# Exercise goal:
Restate the data exactly as given and keep the pictures out.

• • • • •

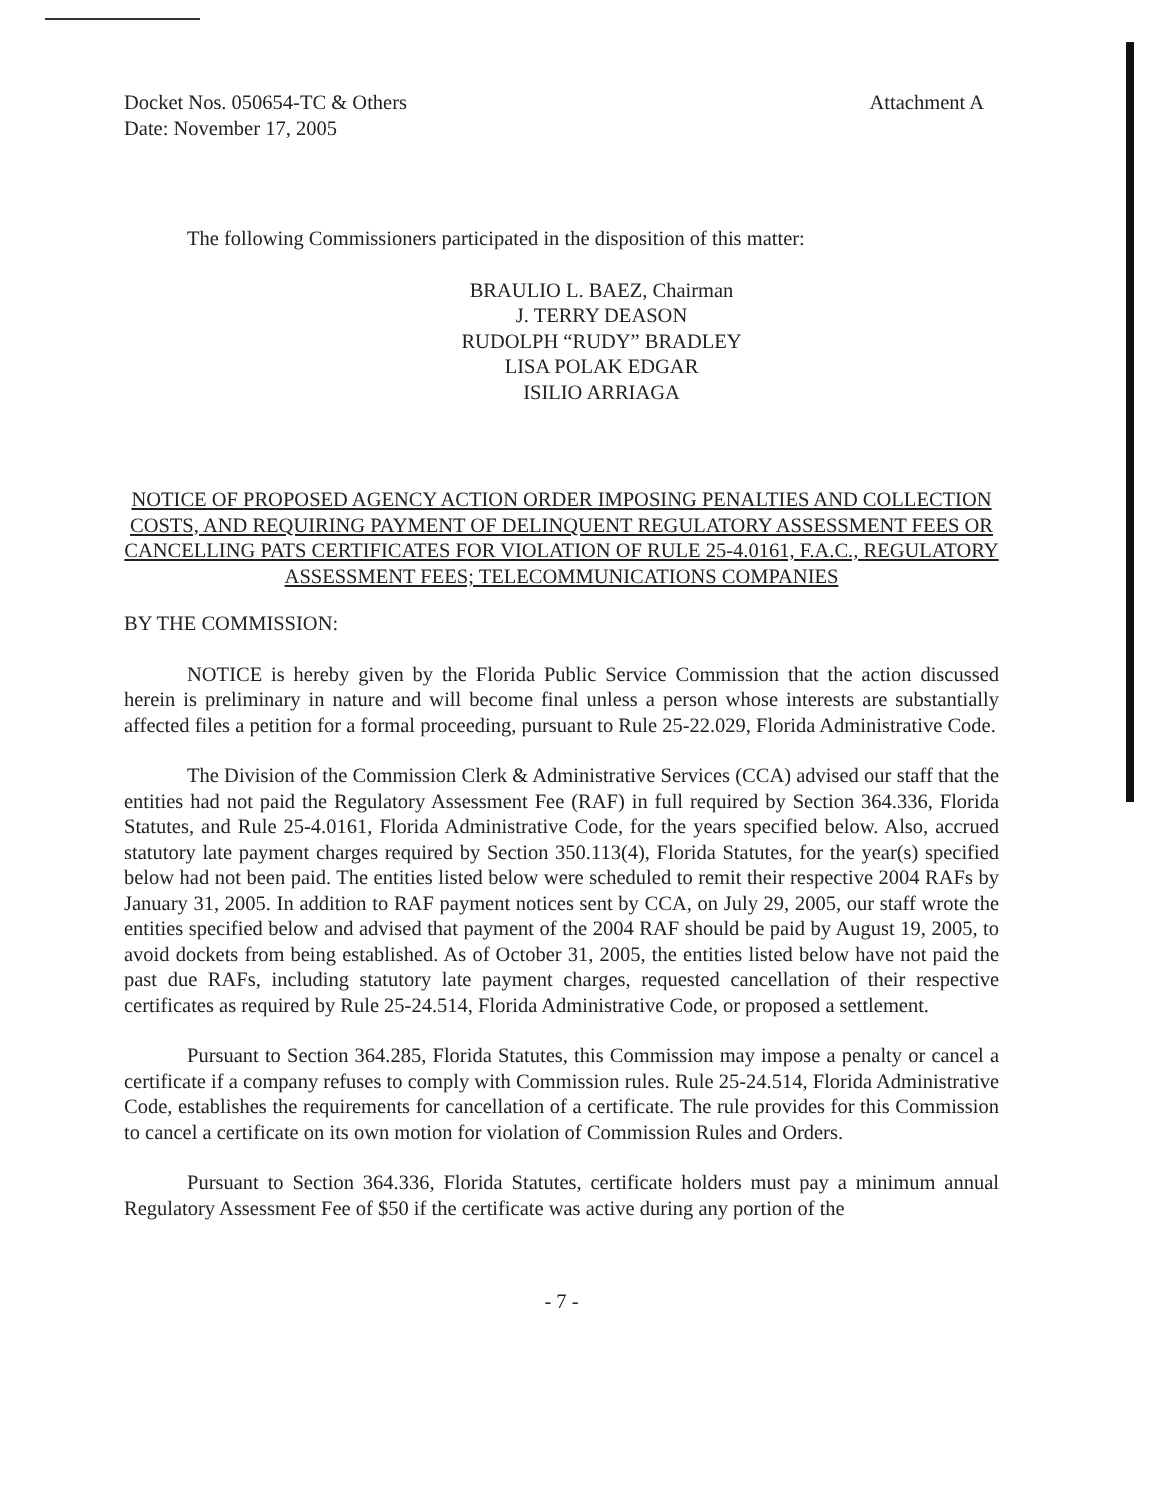Docket Nos. 050654-TC & Others
Date: November 17, 2005
Attachment A
The following Commissioners participated in the disposition of this matter:
BRAULIO L. BAEZ, Chairman
J. TERRY DEASON
RUDOLPH “RUDY” BRADLEY
LISA POLAK EDGAR
ISILIO ARRIAGA
NOTICE OF PROPOSED AGENCY ACTION ORDER IMPOSING PENALTIES AND COLLECTION COSTS, AND REQUIRING PAYMENT OF DELINQUENT REGULATORY ASSESSMENT FEES OR CANCELLING PATS CERTIFICATES FOR VIOLATION OF RULE 25-4.0161, F.A.C., REGULATORY ASSESSMENT FEES; TELECOMMUNICATIONS COMPANIES
BY THE COMMISSION:
NOTICE is hereby given by the Florida Public Service Commission that the action discussed herein is preliminary in nature and will become final unless a person whose interests are substantially affected files a petition for a formal proceeding, pursuant to Rule 25-22.029, Florida Administrative Code.
The Division of the Commission Clerk & Administrative Services (CCA) advised our staff that the entities had not paid the Regulatory Assessment Fee (RAF) in full required by Section 364.336, Florida Statutes, and Rule 25-4.0161, Florida Administrative Code, for the years specified below. Also, accrued statutory late payment charges required by Section 350.113(4), Florida Statutes, for the year(s) specified below had not been paid. The entities listed below were scheduled to remit their respective 2004 RAFs by January 31, 2005. In addition to RAF payment notices sent by CCA, on July 29, 2005, our staff wrote the entities specified below and advised that payment of the 2004 RAF should be paid by August 19, 2005, to avoid dockets from being established. As of October 31, 2005, the entities listed below have not paid the past due RAFs, including statutory late payment charges, requested cancellation of their respective certificates as required by Rule 25-24.514, Florida Administrative Code, or proposed a settlement.
Pursuant to Section 364.285, Florida Statutes, this Commission may impose a penalty or cancel a certificate if a company refuses to comply with Commission rules. Rule 25-24.514, Florida Administrative Code, establishes the requirements for cancellation of a certificate. The rule provides for this Commission to cancel a certificate on its own motion for violation of Commission Rules and Orders.
Pursuant to Section 364.336, Florida Statutes, certificate holders must pay a minimum annual Regulatory Assessment Fee of $50 if the certificate was active during any portion of the
- 7 -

• • • • •

# Response area:
Docket Nos. 050654-TC & Others
Date: November 17, 2005
Attachment A
The following Commissioners participated in the disposition of this matter:
BRAULIO L. BAEZ, Chairman
J. TERRY DEASON
RUDOLPH “RUDY” BRADLEY
LISA POLAK EDGAR
ISILIO ARRIAGA
NOTICE OF PROPOSED AGENCY ACTION ORDER IMPOSING PENALTIES AND COLLECTION COSTS, AND REQUIRING PAYMENT OF DELINQUENT REGULATORY ASSESSMENT FEES OR CANCELLING PATS CERTIFICATES FOR VIOLATION OF RULE 25-4.0161, F.A.C., REGULATORY ASSESSMENT FEES; TELECOMMUNICATIONS COMPANIES
BY THE COMMISSION:
NOTICE is hereby given by the Florida Public Service Commission that the action discussed herein is preliminary in nature and will become final unless a person whose interests are substantially affected files a petition for a formal proceeding, pursuant to Rule 25-22.029, Florida Administrative Code.
The Division of the Commission Clerk & Administrative Services (CCA) advised our staff that the entities had not paid the Regulatory Assessment Fee (RAF) in full required by Section 364.336, Florida Statutes, and Rule 25-4.0161, Florida Administrative Code, for the years specified below. Also, accrued statutory late payment charges required by Section 350.113(4), Florida Statutes, for the year(s) specified below had not been paid. The entities listed below were scheduled to remit their respective 2004 RAFs by January 31, 2005. In addition to RAF payment notices sent by CCA, on July 29, 2005, our staff wrote the entities specified below and advised that payment of the 2004 RAF should be paid by August 19, 2005, to avoid dockets from being established. As of October 31, 2005, the entities listed below have not paid the past due RAFs, including statutory late payment charges, requested cancellation of their respective certificates as required by Rule 25-24.514, Florida Administrative Code, or proposed a settlement.
Pursuant to Section 364.285, Florida Statutes, this Commission may impose a penalty or cancel a certificate if a company refuses to comply with Commission rules. Rule 25-24.514, Florida Administrative Code, establishes the requirements for cancellation of a certificate. The rule provides for this Commission to cancel a certificate on its own motion for violation of Commission Rules and Orders.
Pursuant to Section 364.336, Florida Statutes, certificate holders must pay a minimum annual Regulatory Assessment Fee of $50 if the certificate was active during any portion of the
- 7 -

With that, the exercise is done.